Widespread adoption of plug-in electric cars – ones that runs solely on battery power – has been hamstrung by a classic chicken-or-the-egg conundrum: no wants to drive an electric car until charging stations are widespread and no one wants to build a network of convenient charging stations until there are enough electric cars on the road to make it pay off.
The EV Project – spearheaded by Scottsdale-based ECOtality Inc. – will deliver the chicken and the eggs to key markets in five states by the end of the year. Electric Transportation Engineering Corporation (eTec), a subsidiary of ECOtality, was awarded a $99.8 million grant from the U.S. Department of Energy for the three-year project that includes installation of 11,210 charging systems in Phoenix, Tucson, San Diego, Portland, Eugene, Corvallis, Seattle, Nashville, Knoxville, and Chattanooga.

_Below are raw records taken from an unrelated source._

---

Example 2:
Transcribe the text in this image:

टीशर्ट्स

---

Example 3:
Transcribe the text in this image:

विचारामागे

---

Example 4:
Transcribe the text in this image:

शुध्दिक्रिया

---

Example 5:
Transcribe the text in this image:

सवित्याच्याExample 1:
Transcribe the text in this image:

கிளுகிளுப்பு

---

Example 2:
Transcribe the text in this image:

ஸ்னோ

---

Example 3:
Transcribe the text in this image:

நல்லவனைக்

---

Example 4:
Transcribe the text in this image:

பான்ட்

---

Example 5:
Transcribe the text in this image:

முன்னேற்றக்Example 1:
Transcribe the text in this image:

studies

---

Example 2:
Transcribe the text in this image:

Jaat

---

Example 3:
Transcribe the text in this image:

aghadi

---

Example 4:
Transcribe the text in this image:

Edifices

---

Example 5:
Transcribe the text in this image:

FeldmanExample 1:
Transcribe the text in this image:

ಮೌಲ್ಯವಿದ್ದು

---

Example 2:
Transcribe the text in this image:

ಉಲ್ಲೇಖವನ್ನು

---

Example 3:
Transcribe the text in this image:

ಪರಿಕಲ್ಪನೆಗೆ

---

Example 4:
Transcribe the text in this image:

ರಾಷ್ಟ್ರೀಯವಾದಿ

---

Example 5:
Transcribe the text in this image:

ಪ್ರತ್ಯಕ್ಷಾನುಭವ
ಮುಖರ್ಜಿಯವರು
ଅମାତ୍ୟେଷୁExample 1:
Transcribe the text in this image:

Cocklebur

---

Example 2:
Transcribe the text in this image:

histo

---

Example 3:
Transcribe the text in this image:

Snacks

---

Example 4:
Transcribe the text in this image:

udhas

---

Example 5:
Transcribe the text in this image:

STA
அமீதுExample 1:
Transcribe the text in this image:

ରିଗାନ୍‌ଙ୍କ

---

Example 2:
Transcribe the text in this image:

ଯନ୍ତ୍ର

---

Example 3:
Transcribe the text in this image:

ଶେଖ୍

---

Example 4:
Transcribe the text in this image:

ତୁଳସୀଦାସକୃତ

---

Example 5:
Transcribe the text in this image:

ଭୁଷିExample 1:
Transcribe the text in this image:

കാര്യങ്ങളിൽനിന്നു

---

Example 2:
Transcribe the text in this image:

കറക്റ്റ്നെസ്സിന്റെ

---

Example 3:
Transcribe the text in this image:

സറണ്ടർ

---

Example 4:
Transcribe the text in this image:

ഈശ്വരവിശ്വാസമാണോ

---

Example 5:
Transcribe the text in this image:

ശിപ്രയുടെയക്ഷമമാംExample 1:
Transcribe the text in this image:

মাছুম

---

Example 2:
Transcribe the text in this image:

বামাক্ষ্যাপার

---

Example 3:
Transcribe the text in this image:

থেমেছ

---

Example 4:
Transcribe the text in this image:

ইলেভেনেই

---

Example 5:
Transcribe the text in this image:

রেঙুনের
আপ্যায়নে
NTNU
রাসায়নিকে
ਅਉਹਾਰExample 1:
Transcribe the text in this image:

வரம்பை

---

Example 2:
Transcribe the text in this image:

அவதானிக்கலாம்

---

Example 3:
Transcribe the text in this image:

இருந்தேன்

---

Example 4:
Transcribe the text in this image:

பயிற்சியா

“By this time next year, you’ll see more than 2,000 charging stations popping up in the Valley,” says Colin Read, vice president of corporate development for ECOtality.
About half the charging stations will be installed – for free – in the homes of owners of the new Nissan LEAF, a battery-powered hatchback due on the lots of Valley dealers in December. Another 1,000 or so charging stations will be built in the parking lots of grocery stores, coffee shops and other public spots, Read says.
About 50 of the charging stations will be so-called fast-charge stations that will give the LEAF enough juice in 15 minutes to travel 80 miles.
Summer temperatures are one reason Metro Phoenix is among the test markets, says Read.

“There are very few places in the country where it gets up to 120 degrees,” Read says. “This is a good place to test the boundaries of the technology.”
The Valley was also picked as one of the markets of the project because of the demographics and culture.
“If you look around the streets of Phoenix, you see a lot of hybrids around,” Read says.
The Nissan LEAF, which was on display at several sites around the Valley over the long New Year’s weekend, seats five and has a range of about 100 miles. The average driver travels about 40 miles a day, says Paul Hawson of the Nissan LEAF product planning team.
“The LEAF is a real-world vehicle,” Hawson says. “You can get a ticket in it; the top speed is 90 mph.”
The EV Project will deliver a little jolt to the Phoenix-area job market, too.
“We’ll be hiring 50 to 100 people by the end of 2010,” Read says, adding that the project is expected to create 250 jobs in Arizona by 2012.